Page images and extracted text
*** Block opens ***

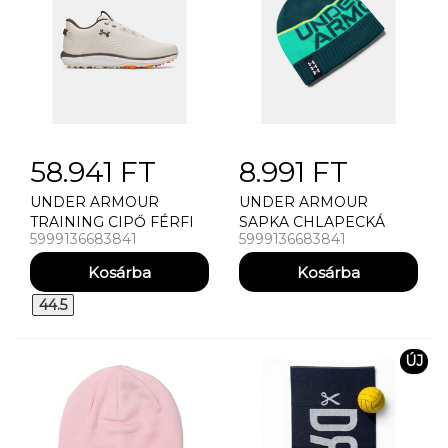
58.941 FT
8.991 FT
UNDER ARMOUR
UNDER ARMOUR
TRAINING CIPŐ FÉRFI
SAPKA CHLAPECKÁ
5999136683841
5999136683841
CIPÕ UNDER ARMOUR
EPICE UNDER ARMOUR
UA DRIVE FADE 2 SL
BILLBOARD
REVERSIBLE BEANIE
44.5
ÚJ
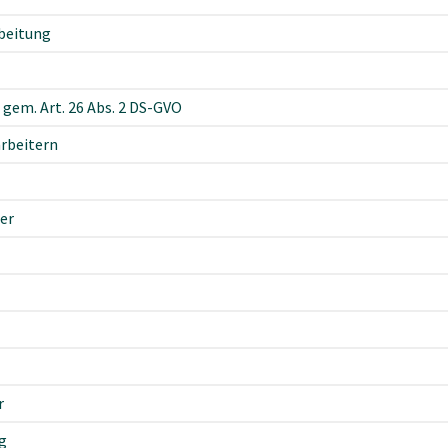
beitung
gem. Art. 26 Abs. 2 DS-GVO
arbeitern
er
r
g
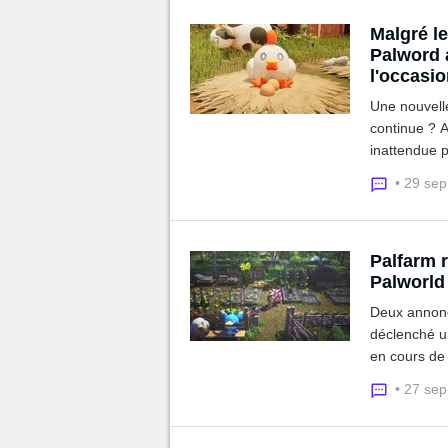
Malgré l
Palword 
l'occasi
Une nouvelle
continue ? A
inattendue p
scène !
• 29 se
Palfarm 
Palworld
Deux annonc
déclenché u
en cours de
du studio à 
• 27 se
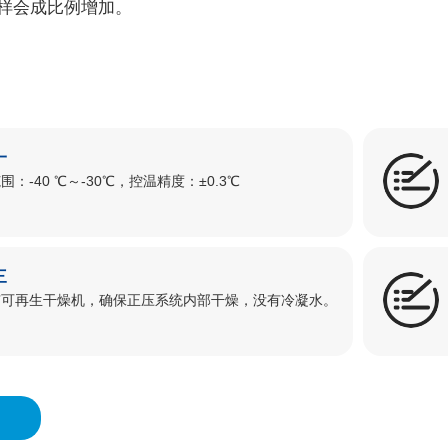
同样会成比例增加。
一
围：-40 ℃～-30℃，控温精度：±0.3℃
三
有可再生干燥机，确保正压系统内部干燥，没有冷凝水。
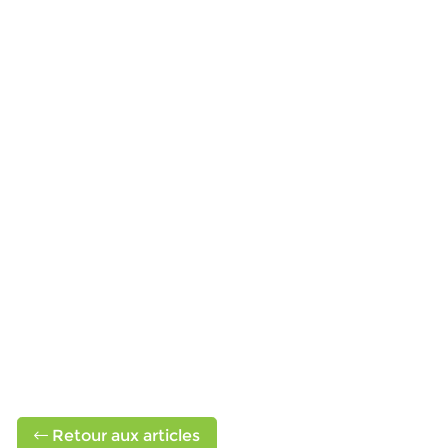
Retour aux articles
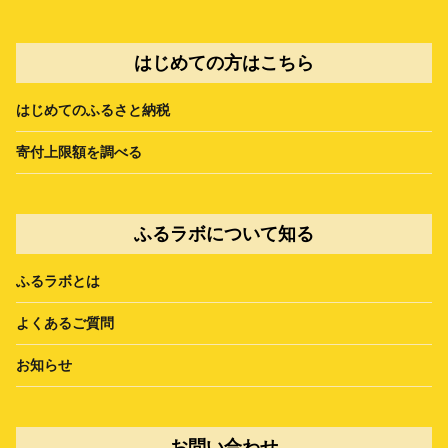
はじめての方はこちら
はじめてのふるさと納税
寄付上限額を調べる
ふるラボについて知る
ふるラボとは
よくあるご質問
お知らせ
お問い合わせ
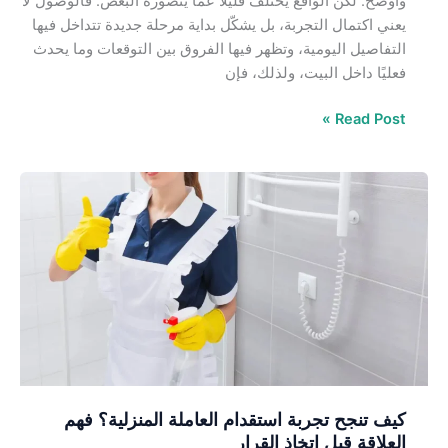
وأوضح. لكن الواقع يختلف قليلًا عمّا يتصوّره البعض. فالوصول لا
يعني اكتمال التجربة، بل يشكّل بداية مرحلة جديدة تتداخل فيها
التفاصيل اليومية، وتظهر فيها الفروق بين التوقعات وما يحدث
فعليًا داخل البيت، ولذلك، فإن
Read Post »
كيف
تنجح
تجربة
استقدام
العاملة
المنزلية؟
فهم
العلاقة
قبل
اتخاذ
كيف تنجح تجربة استقدام العاملة المنزلية؟ فهم
القرار
العلاقة قبل اتخاذ القرار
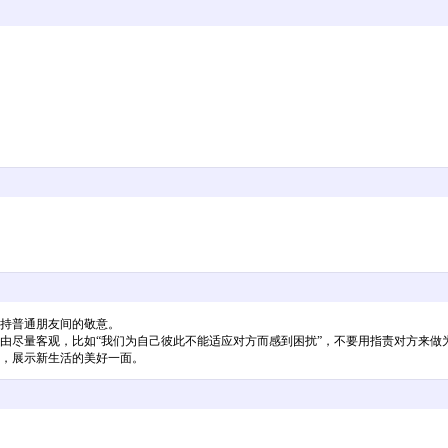
保持普通朋友间的敬意。
由尽量客观，比如“我们为自己彼此不能适应对方而感到困扰”，不要用指责对方来做
强，展示新生活的美好一面。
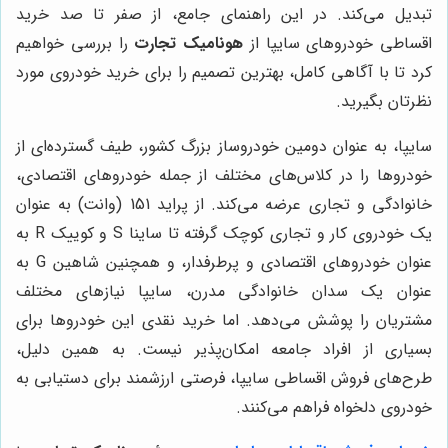
تبدیل می‌کند. در این راهنمای جامع، از صفر تا صد خرید
اقساطی خودروهای سایپا از
هونامیک تجارت
را بررسی خواهیم
کرد تا با آگاهی کامل، بهترین تصمیم را برای خرید خودروی مورد
نظرتان بگیرید.
سایپا، به عنوان دومین خودروساز بزرگ کشور، طیف گسترده‌ای از
خودروها را در کلاس‌های مختلف از جمله خودروهای اقتصادی،
خانوادگی و تجاری عرضه می‌کند. از پراید 151 (وانت) به عنوان
یک خودروی کار و تجاری کوچک گرفته تا ساینا S و کوییک R به
عنوان خودروهای اقتصادی و پرطرفدار، و همچنین شاهین G به
عنوان یک سدان خانوادگی مدرن، سایپا نیازهای مختلف
مشتریان را پوشش می‌دهد. اما خرید نقدی این خودروها برای
بسیاری از افراد جامعه امکان‌پذیر نیست. به همین دلیل،
طرح‌های فروش اقساطی سایپا، فرصتی ارزشمند برای دستیابی به
خودروی دلخواه فراهم می‌کنند.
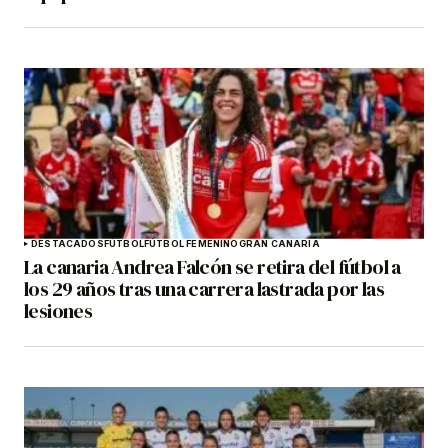
DESTACADOS
FÚTBOL
FÚTBOL FEMENINO
GRAN CANARIA
La canaria Andrea Falcón se retira del fútbol a
los 29 años tras una carrera lastrada por las
lesiones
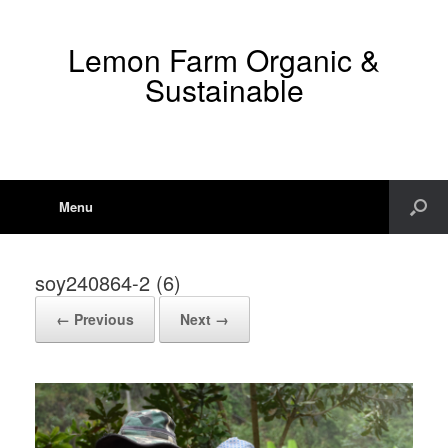
Lemon Farm Organic &
Sustainable
Menu
soy240864-2 (6)
← Previous
Next →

*** Block closes ***

ASSIGNMENT:
Counting the lines above that hold "خانوادگی", reply with the number and no other words.

SOLUTION:
2